On dit l’Europe centrale et orientale indécrottablement nationaliste, réactionnaire, populiste et xénophobe. La Slovaquie, qui vient d’élire au second tour de la présidentielle l’avocate Zuzana Caputova, 45 ans, novice en politique, pro-IVG et LGBT, activiste anti-corruption, détonne dans la région.
Novice en politique, Zuzana Caputova, 45 ans, était jusque-là surtout connue dans son pays pour le succès majeur de sa carrière d’avocate : elle a réussi, au terme d’un combat de dix ans, à empêcher la construction d’une décharge publique d’une surface équivalente à douze terrains de football dans sa ville de Pezinok, dans la banlieue de la capitale slovaque Bratislava, en saisissant la Cour suprême de Slovaquie. Plus tard, la Cour européenne, sur la base de cette affaire, a rendu une série de décisions qui déterminent désormais la procédure de résolution de tels différents au sein de l’UE.
En 2016, Zuzana Caputova a reçu le prestigieux Goldman International Award, récompensant ses réalisations en matière de protection de l’environnement. Elle fait donc figure de divine surprise dans une région dominée par le nationalisme, la xénophobie, le populisme et la corruption. La candidate avait reçu le soutien du président sortant Andrej Kiska, lui aussi un ex-outsider en politique, self-made man enrichi aux Etats-Unis, mais aussi du principal candidat d’opposition libéral jusque-là, le scientifique Robert Mistrik, qui s’était retiré de la course à son profit. Après avoir pulvérisé au premier tour deux candidats d’extrême droite xénophobes – le néonazi Marian Kotleba avait par exemple pour slogan « Les Slovaques sont les plus belles, on n’a pas besoin d’étrangères » -, Caputova affrontait au second tour pas moins que le Commissaire européen à l’Energie Maros Sefcovic, soutenu par le parti populiste de gauche au pouvoir Smer. Elle l’a nettement battu, avec 58% des voix. et devient la première femme présidente du pays.
Voter Caputova, « un grave péché »
Une victoire qui constitue un choix en fin de compte assez logique dans un pays bouleversé par l’assassinat, en février 2018, du très jeune journaliste d’investigation Jan Kuciak, avec sa compagne Martina Kusnirova, qui enquêtait sur les liens de proches du parti Smer avec la mafia italienne implantée dans l’Est du pays. Son slogan électoral était « Empêchez le mal, ensemble, nous le ferons ». Son programme prévoit la réforme radicale des forces de l’ordre et du système judiciaire, un domaine dans lequel le président slovaque exerce une influence notable, même si ses pouvoirs constitutionnels sont limités.

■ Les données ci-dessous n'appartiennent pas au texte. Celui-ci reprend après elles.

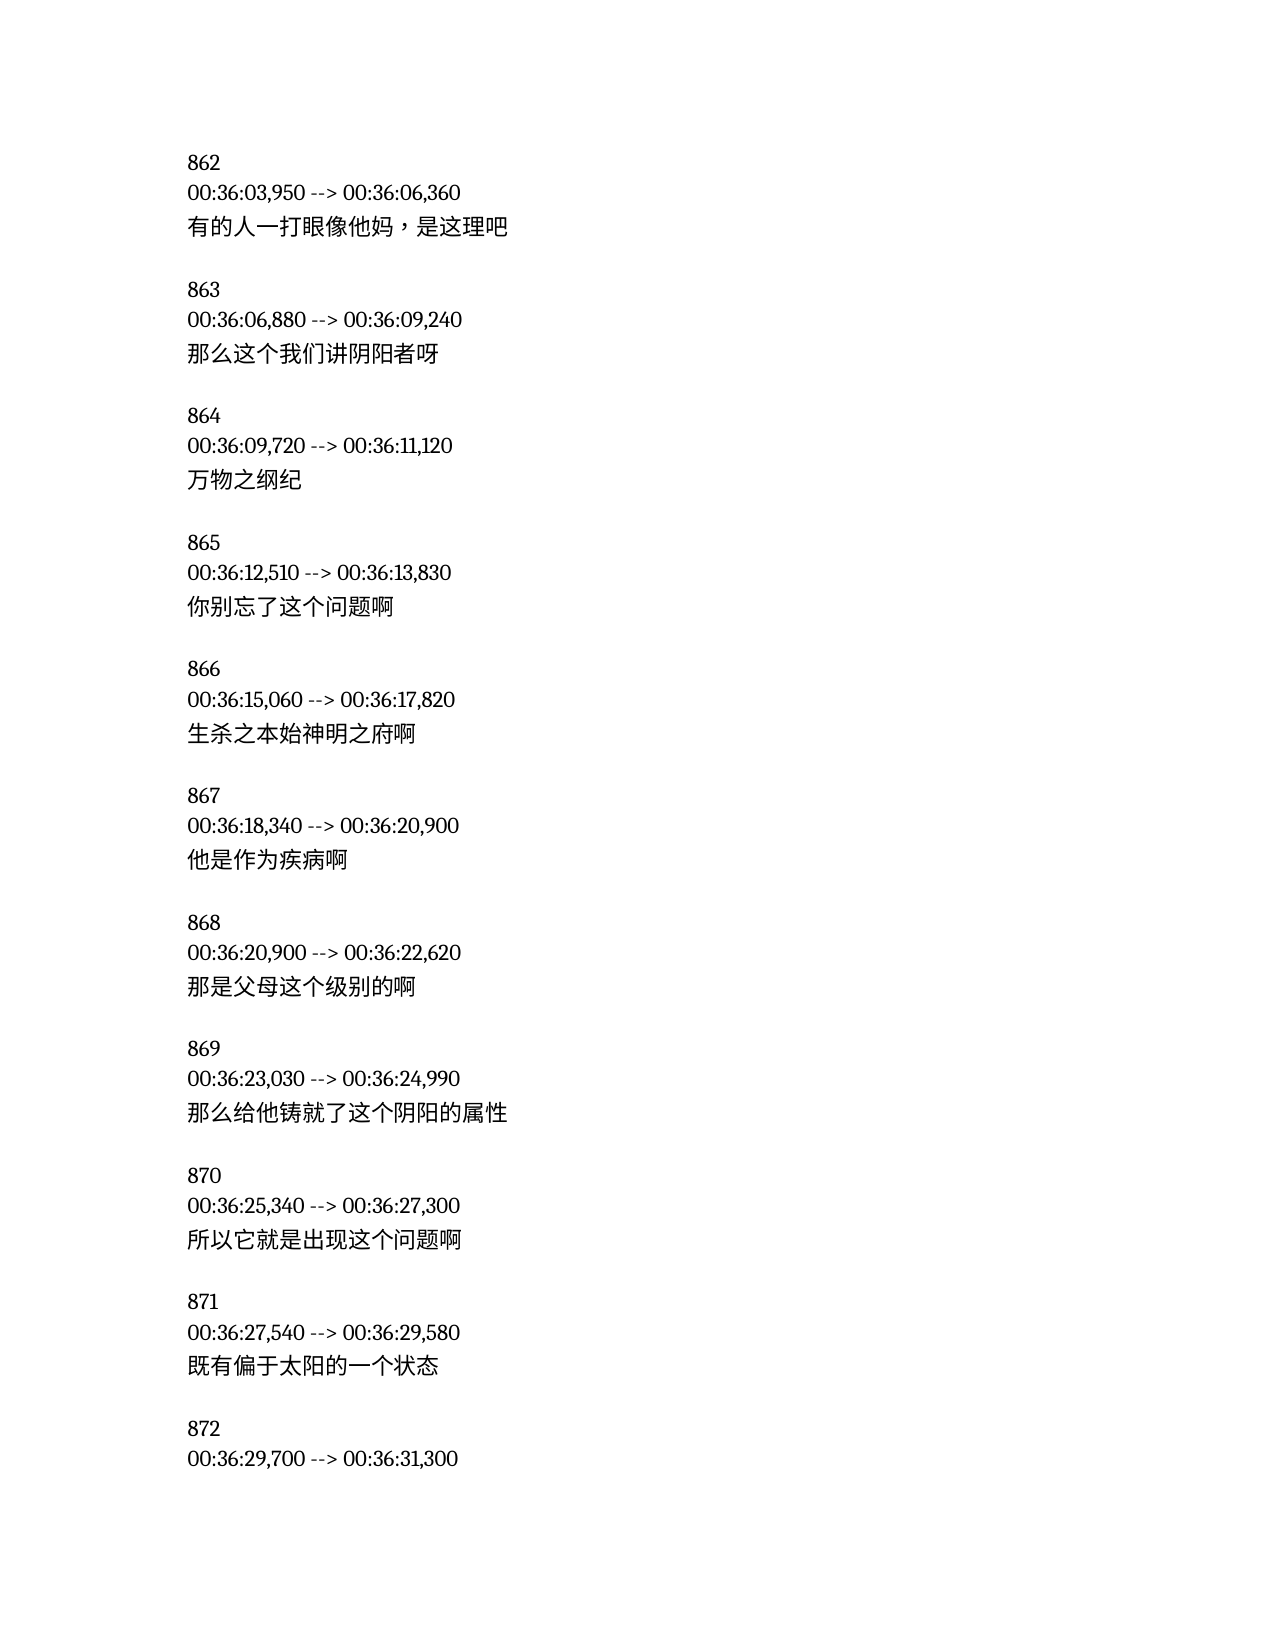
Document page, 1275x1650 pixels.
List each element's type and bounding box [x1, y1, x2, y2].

text [187, 150, 1087, 1472]
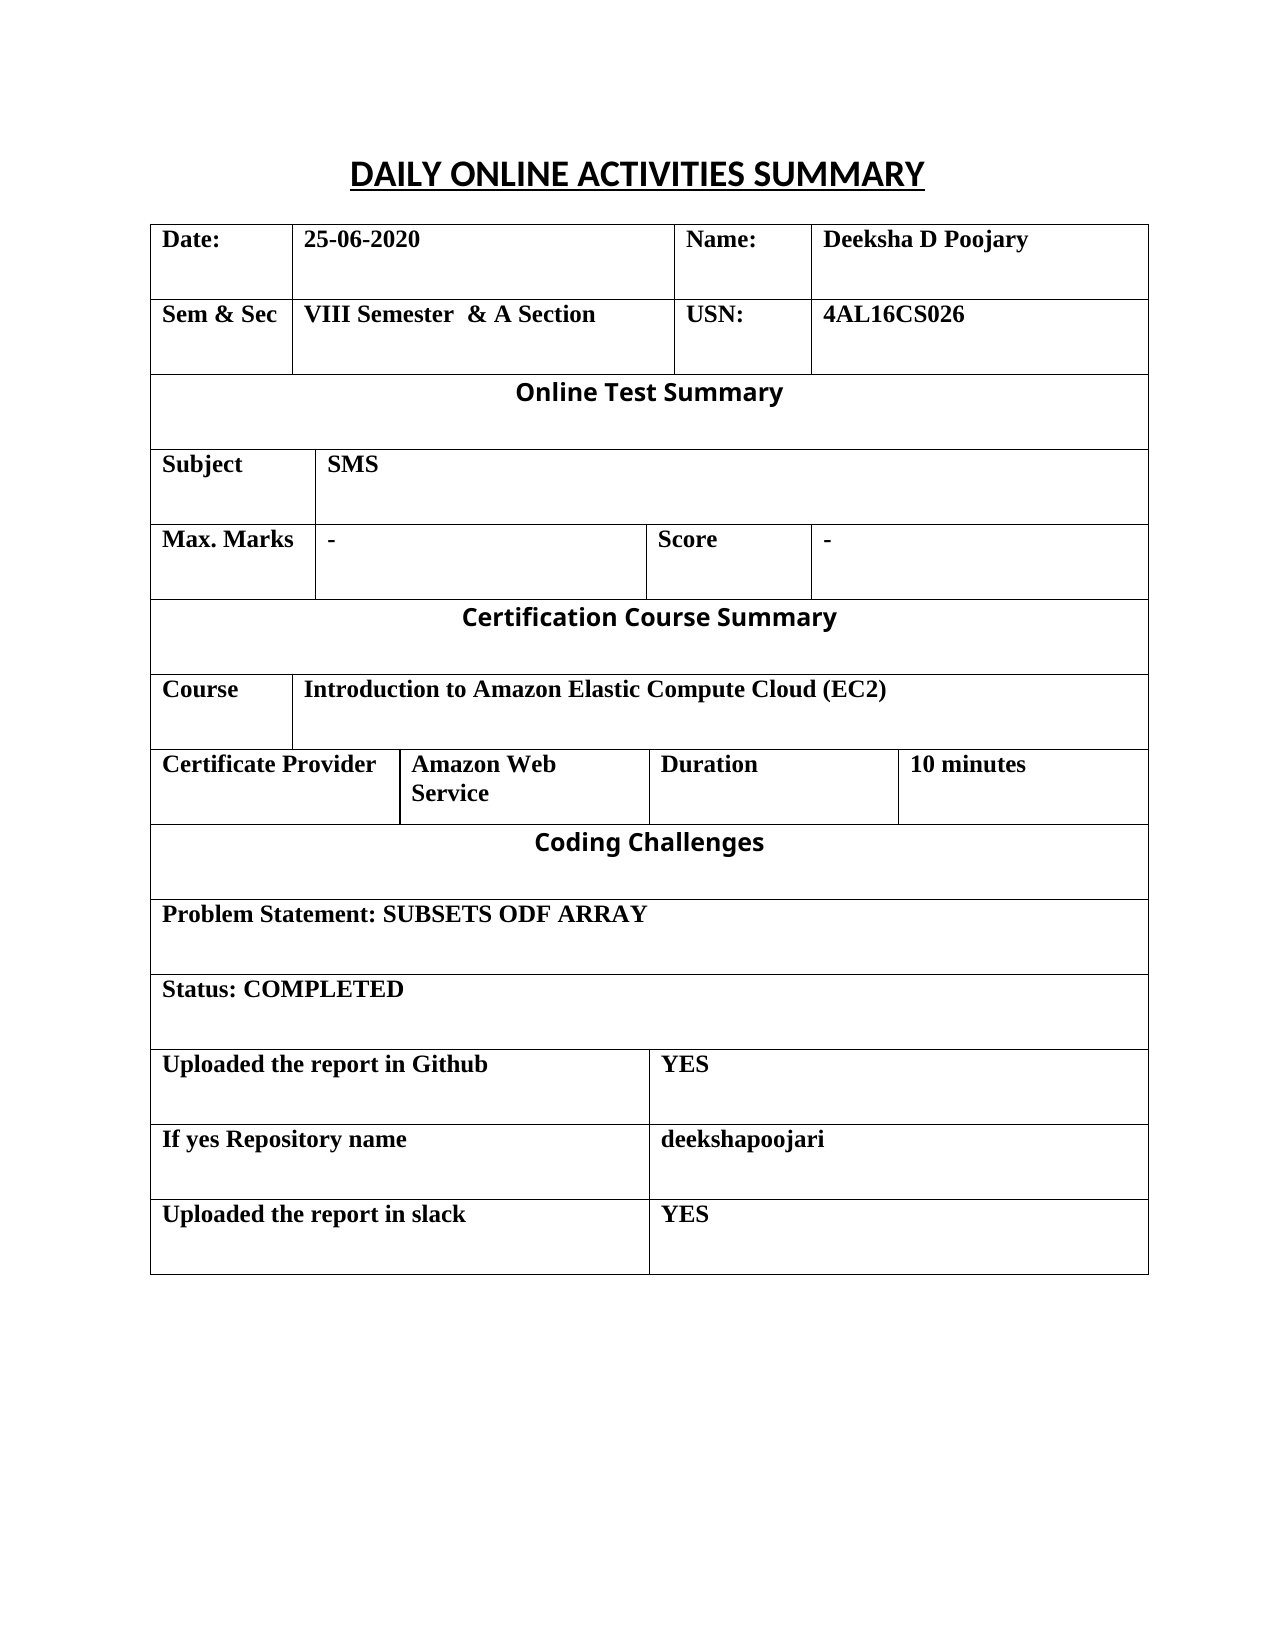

Avocate ayant commencé à s’occuper de droit de la famille et de violences domestiques, en particulier d’enfants, avant de collaborer avec plusieurs ONG actives dans la défense des droits, Caputova est un visage neuf et inspirant pour une majorité de ses compatriotes, lassés d’une classe politique perçue comme déconnectée et corrompue. Mère divorcée de deux filles, elle n’hésite en outre pas à prendre des positions libérales en matière de mœurs, dans un pays de tradition très catholique. Elle a déclaré son soutien à l’IVG et même à l’adoption d’enfants par les couples homosexuels, une position qui a fait bondir les cercles les plus réactionnaires de l’Eglise catholique. Ainsi, l’archevêque de Trnava, Jan Orosch, a appelé en chaire ses ouailles à ne pas voter pour elle, sous peine de commettre « un grave péché », lui préférant son adversaire, pourtant ex-apparatchik du parti communiste. Un prêche que Caputova a accueilli avec flegme : « Ma réaction sera la même qu’envers les déclarations comparables de politiciens. Je vois la déclaration de l’archevêque comme un message de désunion. Je voudrais inciter les gens à ne pas se laisser diviser. L’arrogance du pouvoir n’a réussi à s’imposer jusqu’ici que parce que les gens biens étaient divisés ». Dont acte.